Data items
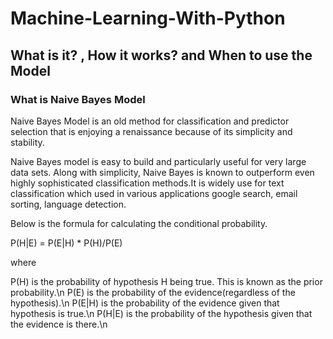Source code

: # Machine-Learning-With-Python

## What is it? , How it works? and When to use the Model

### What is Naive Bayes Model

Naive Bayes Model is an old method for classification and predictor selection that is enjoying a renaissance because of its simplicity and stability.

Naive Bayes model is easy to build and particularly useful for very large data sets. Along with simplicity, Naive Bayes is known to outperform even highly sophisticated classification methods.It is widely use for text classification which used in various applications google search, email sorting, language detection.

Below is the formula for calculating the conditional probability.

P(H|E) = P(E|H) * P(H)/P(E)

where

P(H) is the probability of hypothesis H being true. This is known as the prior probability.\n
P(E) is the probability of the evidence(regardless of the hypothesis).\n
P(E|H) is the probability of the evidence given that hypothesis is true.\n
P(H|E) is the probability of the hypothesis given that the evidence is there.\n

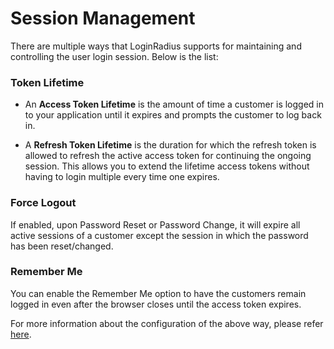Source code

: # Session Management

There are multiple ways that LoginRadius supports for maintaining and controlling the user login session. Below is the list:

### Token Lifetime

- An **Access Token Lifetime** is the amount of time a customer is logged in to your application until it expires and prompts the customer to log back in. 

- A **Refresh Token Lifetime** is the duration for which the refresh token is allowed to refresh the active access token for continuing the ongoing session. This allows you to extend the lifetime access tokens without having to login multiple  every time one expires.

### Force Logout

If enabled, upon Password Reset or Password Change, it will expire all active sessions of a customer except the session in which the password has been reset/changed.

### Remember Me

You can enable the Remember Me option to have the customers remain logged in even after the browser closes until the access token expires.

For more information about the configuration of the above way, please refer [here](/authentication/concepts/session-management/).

---

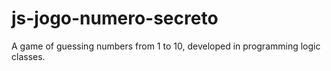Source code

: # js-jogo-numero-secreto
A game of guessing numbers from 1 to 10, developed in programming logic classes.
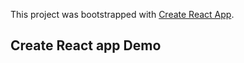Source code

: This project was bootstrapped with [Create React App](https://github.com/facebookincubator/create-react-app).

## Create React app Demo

> The task
Pick out and copy every line in the material that contains the word "simplicity".

> Exercise solution
Naive Bayes Model is an old method for classification and predictor selection that is enjoying a renaissance because of its simplicity and stability.
Naive Bayes model is easy to build and particularly useful for very large data sets. Along with simplicity, Naive Bayes is known to outperform even highly sophisticated classification methods.It is widely use for text classification which used in various applications google search, email sorting, language detection.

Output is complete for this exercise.